Just to clear up one bit of wandering topic here. If "this issue"
is the matching of final sigma, then it has nothing to do with
Unicode normalization form NFKC -- it is the result of the
Unicode casefolding. I think Vint was using "normalization rules"
in a more generic sense of folding two or more strings together
to some normative form for comparison.

If "this issue" is the casing of tonos in Greek, that is also
a casefolding issue, and has nothing to do with Unicode normalization
form NFKC.

The issue that Vaggelis Segredaki has raised is that for one
reason or another, tonos-accented vowels in Greek often are
displayed without tonos when uppercased.
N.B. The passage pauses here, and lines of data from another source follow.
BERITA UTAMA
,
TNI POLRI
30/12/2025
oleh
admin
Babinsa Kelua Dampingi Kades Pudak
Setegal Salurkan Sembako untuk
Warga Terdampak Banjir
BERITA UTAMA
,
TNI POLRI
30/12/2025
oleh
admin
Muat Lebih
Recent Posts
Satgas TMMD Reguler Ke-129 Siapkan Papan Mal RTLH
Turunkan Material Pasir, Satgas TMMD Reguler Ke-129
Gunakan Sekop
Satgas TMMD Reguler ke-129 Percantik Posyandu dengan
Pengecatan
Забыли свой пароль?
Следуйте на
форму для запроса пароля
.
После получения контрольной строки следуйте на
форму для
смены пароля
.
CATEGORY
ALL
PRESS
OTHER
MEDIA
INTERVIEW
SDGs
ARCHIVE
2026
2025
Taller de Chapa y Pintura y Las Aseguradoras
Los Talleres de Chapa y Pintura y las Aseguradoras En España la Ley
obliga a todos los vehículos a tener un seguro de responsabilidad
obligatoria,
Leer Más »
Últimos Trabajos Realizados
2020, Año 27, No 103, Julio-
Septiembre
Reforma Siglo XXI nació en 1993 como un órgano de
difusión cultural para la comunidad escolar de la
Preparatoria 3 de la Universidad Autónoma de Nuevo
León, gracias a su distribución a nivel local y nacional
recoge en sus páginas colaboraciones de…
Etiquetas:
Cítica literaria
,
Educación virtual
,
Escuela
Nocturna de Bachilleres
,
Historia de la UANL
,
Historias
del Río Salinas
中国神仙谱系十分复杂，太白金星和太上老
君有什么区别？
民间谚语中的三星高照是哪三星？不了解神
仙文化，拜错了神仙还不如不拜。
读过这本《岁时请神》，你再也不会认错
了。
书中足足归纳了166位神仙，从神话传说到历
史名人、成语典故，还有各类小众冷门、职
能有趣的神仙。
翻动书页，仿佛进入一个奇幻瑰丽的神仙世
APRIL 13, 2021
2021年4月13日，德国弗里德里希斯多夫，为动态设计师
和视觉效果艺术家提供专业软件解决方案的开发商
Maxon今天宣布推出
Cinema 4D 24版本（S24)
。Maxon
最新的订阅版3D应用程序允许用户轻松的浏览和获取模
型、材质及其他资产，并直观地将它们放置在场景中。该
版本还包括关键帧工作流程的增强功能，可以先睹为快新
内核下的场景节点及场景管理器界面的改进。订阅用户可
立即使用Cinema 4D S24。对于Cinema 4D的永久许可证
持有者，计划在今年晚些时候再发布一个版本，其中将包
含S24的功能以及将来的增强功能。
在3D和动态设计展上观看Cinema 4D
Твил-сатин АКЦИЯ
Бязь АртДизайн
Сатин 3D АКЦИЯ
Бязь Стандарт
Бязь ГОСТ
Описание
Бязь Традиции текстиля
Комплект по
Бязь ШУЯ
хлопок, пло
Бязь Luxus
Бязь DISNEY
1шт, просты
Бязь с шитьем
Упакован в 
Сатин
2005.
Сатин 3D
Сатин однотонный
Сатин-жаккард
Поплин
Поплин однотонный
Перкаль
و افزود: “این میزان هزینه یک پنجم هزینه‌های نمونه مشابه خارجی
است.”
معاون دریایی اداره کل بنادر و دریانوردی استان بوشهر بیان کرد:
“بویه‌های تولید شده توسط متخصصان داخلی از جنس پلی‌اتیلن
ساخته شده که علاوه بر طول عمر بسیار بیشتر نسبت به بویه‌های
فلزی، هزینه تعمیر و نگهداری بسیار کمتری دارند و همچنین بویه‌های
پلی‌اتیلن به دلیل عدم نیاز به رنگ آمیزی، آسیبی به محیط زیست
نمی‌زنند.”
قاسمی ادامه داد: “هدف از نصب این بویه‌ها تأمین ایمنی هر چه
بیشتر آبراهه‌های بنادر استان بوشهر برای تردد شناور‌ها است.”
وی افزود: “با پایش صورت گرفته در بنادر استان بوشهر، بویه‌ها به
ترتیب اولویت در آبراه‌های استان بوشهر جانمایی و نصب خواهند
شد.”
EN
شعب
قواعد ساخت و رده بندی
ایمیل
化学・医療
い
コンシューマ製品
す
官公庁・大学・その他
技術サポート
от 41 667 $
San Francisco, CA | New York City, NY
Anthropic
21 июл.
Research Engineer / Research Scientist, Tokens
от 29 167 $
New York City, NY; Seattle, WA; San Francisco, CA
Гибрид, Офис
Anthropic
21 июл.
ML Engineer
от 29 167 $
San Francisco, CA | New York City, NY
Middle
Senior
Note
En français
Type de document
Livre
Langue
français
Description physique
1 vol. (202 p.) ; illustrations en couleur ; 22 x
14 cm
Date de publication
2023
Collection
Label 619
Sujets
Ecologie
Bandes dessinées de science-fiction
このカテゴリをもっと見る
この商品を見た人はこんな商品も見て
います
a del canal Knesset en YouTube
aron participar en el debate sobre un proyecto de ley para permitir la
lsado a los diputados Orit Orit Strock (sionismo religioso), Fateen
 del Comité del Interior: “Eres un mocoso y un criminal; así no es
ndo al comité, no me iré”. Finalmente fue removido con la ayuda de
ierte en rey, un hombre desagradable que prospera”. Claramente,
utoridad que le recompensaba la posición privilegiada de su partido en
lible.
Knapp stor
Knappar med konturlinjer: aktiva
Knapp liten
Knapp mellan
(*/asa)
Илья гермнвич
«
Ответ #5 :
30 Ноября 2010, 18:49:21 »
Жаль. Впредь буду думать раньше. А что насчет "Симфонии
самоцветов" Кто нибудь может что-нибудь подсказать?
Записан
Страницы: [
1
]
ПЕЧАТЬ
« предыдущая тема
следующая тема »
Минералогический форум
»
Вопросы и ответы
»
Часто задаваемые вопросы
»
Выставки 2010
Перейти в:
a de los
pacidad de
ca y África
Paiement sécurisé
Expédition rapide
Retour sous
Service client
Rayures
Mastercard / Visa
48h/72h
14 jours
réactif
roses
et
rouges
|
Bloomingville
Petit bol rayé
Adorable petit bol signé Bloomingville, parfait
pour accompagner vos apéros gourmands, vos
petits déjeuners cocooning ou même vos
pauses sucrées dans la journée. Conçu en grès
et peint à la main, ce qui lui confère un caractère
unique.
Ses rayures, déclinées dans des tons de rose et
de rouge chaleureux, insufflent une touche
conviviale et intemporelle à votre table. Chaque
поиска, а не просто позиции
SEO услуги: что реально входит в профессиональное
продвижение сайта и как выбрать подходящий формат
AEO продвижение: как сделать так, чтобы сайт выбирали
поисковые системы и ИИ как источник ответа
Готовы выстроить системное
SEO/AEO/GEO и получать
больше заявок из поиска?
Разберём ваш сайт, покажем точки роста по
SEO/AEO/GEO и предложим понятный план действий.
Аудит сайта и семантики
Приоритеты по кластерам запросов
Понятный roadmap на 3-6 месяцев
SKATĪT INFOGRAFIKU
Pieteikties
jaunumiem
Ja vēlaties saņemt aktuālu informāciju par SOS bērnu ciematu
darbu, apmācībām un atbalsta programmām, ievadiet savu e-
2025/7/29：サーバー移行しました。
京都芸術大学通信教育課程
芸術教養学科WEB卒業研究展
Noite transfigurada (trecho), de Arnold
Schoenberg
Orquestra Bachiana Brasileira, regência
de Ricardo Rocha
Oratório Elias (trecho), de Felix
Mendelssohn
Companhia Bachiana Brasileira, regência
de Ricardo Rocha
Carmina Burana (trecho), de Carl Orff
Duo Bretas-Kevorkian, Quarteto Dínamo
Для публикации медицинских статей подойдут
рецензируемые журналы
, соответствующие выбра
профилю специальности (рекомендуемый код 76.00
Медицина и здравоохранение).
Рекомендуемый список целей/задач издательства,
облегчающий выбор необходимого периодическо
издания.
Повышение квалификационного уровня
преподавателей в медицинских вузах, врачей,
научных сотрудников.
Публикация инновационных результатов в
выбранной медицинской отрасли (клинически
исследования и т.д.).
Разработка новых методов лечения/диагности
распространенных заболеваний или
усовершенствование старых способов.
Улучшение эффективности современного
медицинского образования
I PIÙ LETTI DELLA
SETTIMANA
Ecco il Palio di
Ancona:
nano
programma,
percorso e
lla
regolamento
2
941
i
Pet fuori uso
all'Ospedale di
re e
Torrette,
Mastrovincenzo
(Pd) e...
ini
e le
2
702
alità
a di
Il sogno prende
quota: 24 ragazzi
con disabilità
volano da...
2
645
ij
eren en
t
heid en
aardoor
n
This is reminiscent
of the once widespread practice of omitting accents on uppercase
French vowels, in part because of technological constraints.

Whatever the detailed reason in Greek, casefolding of tonos-accented
lowercase vowels together with unaccented uppercase vowels doesn't
happen automatically by Unicode casefolding rules, any more
than it would do so for accented French vowels. The default
case mappings simply map precomposed lowercase tonos-accented
Greek vowels (U+03AC) to precomposed uppercase tonos-accented
Greek vowels (U+0386), etc. And the values for Unicode casefolding
of tonos-accented vowels derive directly from those mappings.

So if Greek users feel that uppercase vowels without tonos
accent and uppercase vowels with tonos accent need to be folded
together, this needs to be handled in some other way, via
preprocessing and/or bundling and the like.

> (Fwiw, for non-DNS purposes of string preparation, the choice of NFKC is
> not so clearly the best choice.)

I agree, but that has nothing to do with either final sigma or
tonos-accented vowels in Greek.

--Ken

> 
> /Simon
> 
> Vint Cerf <vint at google.com> writes:
> 
> > Patrik is correct, Michael. The matching process IS destructive
> > because of the Unicode normalization rules that are applied to allow
> > for matching of the two kinds of sigma.